(Collected data)
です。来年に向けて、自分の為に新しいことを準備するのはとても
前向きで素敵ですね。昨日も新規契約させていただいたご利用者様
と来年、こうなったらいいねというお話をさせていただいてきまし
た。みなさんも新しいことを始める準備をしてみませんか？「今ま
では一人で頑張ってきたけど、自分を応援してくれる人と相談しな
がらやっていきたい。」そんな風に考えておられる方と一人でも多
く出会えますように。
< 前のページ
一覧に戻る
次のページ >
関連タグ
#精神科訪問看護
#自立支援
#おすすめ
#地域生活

## Task to complete
Please output the complete data exactly.

## Answer for the task
です。来年に向けて、自分の為に新しいことを準備するのはとても
前向きで素敵ですね。昨日も新規契約させていただいたご利用者様
と来年、こうなったらいいねというお話をさせていただいてきまし
た。みなさんも新しいことを始める準備をしてみませんか？「今ま
では一人で頑張ってきたけど、自分を応援してくれる人と相談しな
がらやっていきたい。」そんな風に考えておられる方と一人でも多
く出会えますように。
< 前のページ
一覧に戻る
次のページ >
関連タグ
#精神科訪問看護
#自立支援
#おすすめ
#地域生活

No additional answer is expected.